We had Razor Clam chowder on Christmas eve, it's tradition at our house.
I'm a surf digger with my True Temper shovel with a Westport Hook.
Don't leave it outside the camper, the locals will steal it!

And who doesn't love a granny missing 3 fingers!!!! :cool:

Cheers,
JAYDAWG
When she lost the fingers she asked the doctor if she could use the hand for drawing. He said 'maybe but I wouldn't count on it'
 
Well it follows that if a deer rifle is for hunting deer and a squirrel gun is for hunting squirrels that a clam gun is for hunting wild clams.

Now I'm wondering what a police shotgun is for . . .
Or a revolving door
 
Not really. The gun is for catching them. Hunting them requires that you know what to look for. You should try it some time if you make the trip to the WA coast. :)

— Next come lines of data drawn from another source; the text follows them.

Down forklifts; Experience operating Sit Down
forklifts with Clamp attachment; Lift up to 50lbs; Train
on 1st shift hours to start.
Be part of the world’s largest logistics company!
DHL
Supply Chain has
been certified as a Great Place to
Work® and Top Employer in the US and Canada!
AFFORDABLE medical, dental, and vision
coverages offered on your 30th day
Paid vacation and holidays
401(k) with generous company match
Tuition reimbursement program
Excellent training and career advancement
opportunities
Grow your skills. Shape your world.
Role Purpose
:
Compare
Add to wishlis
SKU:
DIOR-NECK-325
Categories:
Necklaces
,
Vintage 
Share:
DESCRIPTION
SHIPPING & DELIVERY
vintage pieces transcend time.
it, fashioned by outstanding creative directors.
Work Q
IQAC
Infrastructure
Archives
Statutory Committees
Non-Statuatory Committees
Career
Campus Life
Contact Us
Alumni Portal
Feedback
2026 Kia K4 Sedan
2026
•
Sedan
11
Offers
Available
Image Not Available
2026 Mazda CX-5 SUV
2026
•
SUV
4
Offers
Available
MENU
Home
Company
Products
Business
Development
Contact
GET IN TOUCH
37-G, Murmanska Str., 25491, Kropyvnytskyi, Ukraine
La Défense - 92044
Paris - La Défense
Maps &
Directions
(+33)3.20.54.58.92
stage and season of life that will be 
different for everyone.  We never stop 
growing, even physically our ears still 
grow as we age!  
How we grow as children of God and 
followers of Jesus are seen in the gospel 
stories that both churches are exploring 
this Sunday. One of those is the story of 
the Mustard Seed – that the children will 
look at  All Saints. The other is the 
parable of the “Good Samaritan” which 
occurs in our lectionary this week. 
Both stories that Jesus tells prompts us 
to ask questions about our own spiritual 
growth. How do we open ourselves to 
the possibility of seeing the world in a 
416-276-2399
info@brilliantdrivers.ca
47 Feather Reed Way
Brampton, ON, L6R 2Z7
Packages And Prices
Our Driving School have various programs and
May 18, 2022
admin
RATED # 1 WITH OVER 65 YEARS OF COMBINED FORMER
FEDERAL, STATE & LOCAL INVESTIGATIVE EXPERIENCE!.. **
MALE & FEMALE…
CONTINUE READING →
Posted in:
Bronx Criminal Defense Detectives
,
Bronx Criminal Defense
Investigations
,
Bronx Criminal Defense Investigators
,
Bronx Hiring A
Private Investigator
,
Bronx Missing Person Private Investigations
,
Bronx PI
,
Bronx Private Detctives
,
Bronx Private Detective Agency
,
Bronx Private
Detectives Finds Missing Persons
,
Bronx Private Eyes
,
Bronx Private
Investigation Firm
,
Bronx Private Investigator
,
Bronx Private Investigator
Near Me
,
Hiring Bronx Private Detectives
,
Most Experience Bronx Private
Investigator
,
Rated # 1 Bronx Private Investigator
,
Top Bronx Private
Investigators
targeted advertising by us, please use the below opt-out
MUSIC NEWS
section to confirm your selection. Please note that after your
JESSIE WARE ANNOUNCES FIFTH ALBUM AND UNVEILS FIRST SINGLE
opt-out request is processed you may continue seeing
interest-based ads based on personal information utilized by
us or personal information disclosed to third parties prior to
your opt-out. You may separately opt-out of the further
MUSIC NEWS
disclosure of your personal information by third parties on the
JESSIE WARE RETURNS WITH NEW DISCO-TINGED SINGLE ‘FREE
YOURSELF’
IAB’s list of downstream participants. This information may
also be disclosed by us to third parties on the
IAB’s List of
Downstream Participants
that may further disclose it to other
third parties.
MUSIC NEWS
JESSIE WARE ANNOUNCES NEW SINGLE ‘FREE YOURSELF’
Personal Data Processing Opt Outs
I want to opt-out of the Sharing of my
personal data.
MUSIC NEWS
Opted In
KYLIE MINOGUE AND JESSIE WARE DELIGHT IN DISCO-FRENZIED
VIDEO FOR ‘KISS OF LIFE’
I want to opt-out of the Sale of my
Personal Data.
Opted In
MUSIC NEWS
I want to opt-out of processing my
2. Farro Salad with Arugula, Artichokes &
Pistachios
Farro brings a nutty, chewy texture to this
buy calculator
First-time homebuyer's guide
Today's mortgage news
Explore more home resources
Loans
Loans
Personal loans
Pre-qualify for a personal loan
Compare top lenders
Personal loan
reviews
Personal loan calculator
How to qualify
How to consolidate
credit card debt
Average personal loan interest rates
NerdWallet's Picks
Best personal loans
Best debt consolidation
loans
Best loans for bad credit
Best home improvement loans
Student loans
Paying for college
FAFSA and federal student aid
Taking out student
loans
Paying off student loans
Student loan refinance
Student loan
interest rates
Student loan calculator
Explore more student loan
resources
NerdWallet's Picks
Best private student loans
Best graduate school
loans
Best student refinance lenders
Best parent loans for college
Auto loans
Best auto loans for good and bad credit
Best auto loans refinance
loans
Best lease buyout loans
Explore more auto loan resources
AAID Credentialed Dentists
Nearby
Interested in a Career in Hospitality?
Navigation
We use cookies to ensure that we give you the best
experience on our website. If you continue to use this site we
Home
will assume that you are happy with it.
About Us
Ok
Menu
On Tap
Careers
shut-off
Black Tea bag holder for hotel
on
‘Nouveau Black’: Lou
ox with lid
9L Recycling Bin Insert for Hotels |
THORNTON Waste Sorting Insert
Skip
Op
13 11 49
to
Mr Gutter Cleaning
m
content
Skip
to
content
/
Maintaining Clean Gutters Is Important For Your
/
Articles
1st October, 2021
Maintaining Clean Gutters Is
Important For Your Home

Don't you have to hunt them to catch them? Similarly, you don't use a hunting rifle to hunt. Maybe we need to rethink our terminology.
 
Don't you have to hunt them to catch them? Similarly, you don't use a hunting rifle to hunt. Maybe we need to rethink our terminology.

Razors are very sneaky. Precision is required to avoid killing them. You'd have a good time on the beach with a nice fire, friends, beer, and good eats, if you get some. :)

And if you go after geoducks (pronounced 'gooey duck') on the mud flats at low tide, they get pretty big and are liable to shoot you before you even know what's happening. Not lethal tho.;)

Seasons, dig dates, etc. It's a lot more regulated than when I was kid up there.